Correct, the classical “call” to the doctors or other decision makers has not really changes. Yes, you find more and more technology, such as the use of iPads and Closed Loop Marketing, but the fundamentals are the same. We observe also the increased importance of the blogosphere and the fantastic opportunities for everybody to get any kind of medical information, to share experiences, etc. The best companies watch this area very closely as it allows them to gain additional insights on the patient, the doctors, the caregivers, the payers and all others stakeholders and subsequently offer better products and services that have a better impact.
MedCrunch: Type-II Diabetes is increasingly becoming a global phenomenon – smartphones as well. Are you aware of any companies that help diabetic patients through technology, specifically mobile technology?
Yes, you can find companies which have begun using the smartphone technology to provide a new customer experience. We are just at the beginning and it looks like the first experiments have highlighted quite some difficulties, warning letters had to be issued and products had to be removed from the market. The real challenge is that here we are not just talking about “another app” with a nice interface. To manage diabetes, the patient has to rely on accurate data that is absolutely trustworthy. If a glitch, a crash, or an inaccuracy happens, this could cause a patient to wrongly dose insulin with devastating consequences. It is just a matter of time before the newest technology will provide this security, but we are not there yet.
MedCrunch: Pharmas are mostly very structured, regulated and heavy behemoths. Why can’t they be more agile, disruptive or innovative – especially in terms of marketing?
Very simply: selling pharmaceuticals or medical devices is not like selling mobile phones or a shampoo.
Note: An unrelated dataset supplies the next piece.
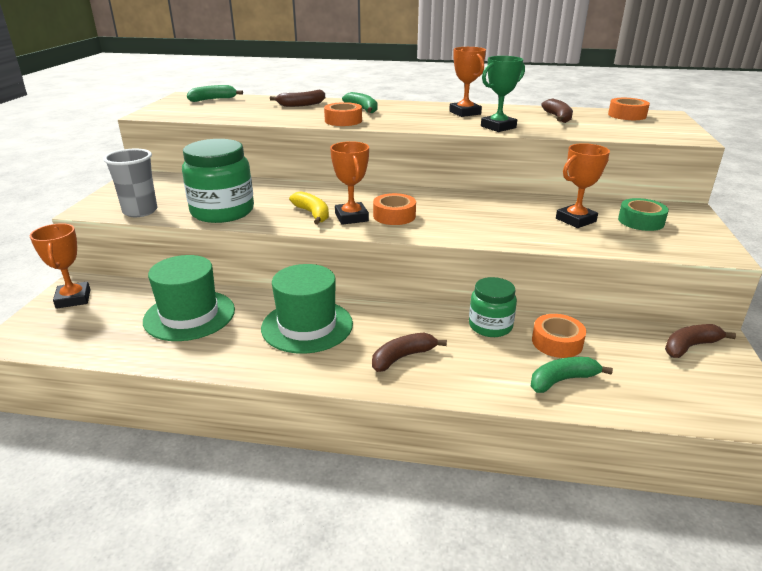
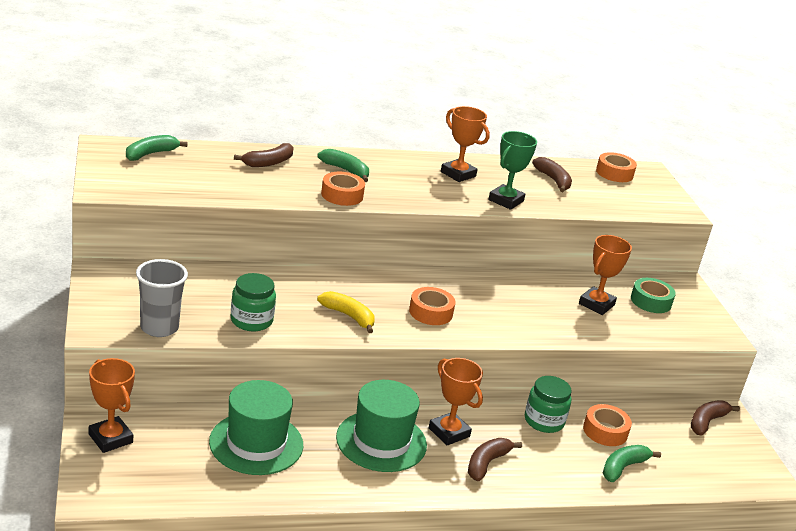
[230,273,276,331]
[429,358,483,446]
Use and misuse have a direct impact on a patient’s health. This is why this market is so regulated and every single claim has to be substantiated scientifically. It is in the interest of all of us, as all of us sooner or later need drugs.
MedCrunch: Mr. Amrein, thank you very much for this interview.
Andreas Amrein leads the Abbott Diabetes Care Division in Asia Pacific covering Japan, China, India, Australia, South Korea and all SE Asian countries based out of Singapore.
Previously he had been working with Novartis for 11 years with a track record in Marketing and Sales, Business Development, Finance, Strategy and leading complex projects in both Western and Asia Pacific markets.
He is a physicist (ETH Zürich) and MBA (INSEAD) who started his career in banking and then leveraged his experience by coordinating the Novartis Group strategic planning process, building up the Asia Pacific Strategic Planning function covering 14 countries, and developing corporate-wide M&A procedures and business valuation models that have been used in 150 acquisition projects within 2 years.
His marketing and sales experience includes heading the Marketing & Sales Operations of China supporting commercial operations with sales of USD 430m and of close to 2,000 FTE, a BU with USD 230m sales in Germany and the primary care organization including the supporting functions in Indonesia with a team of 190 FTE during a reorganization process. Through his different roles at corporate, regional and CPO level, Andreas has solid experience in leading teams to expand, restructure, upgrade and evaluate businesses operations.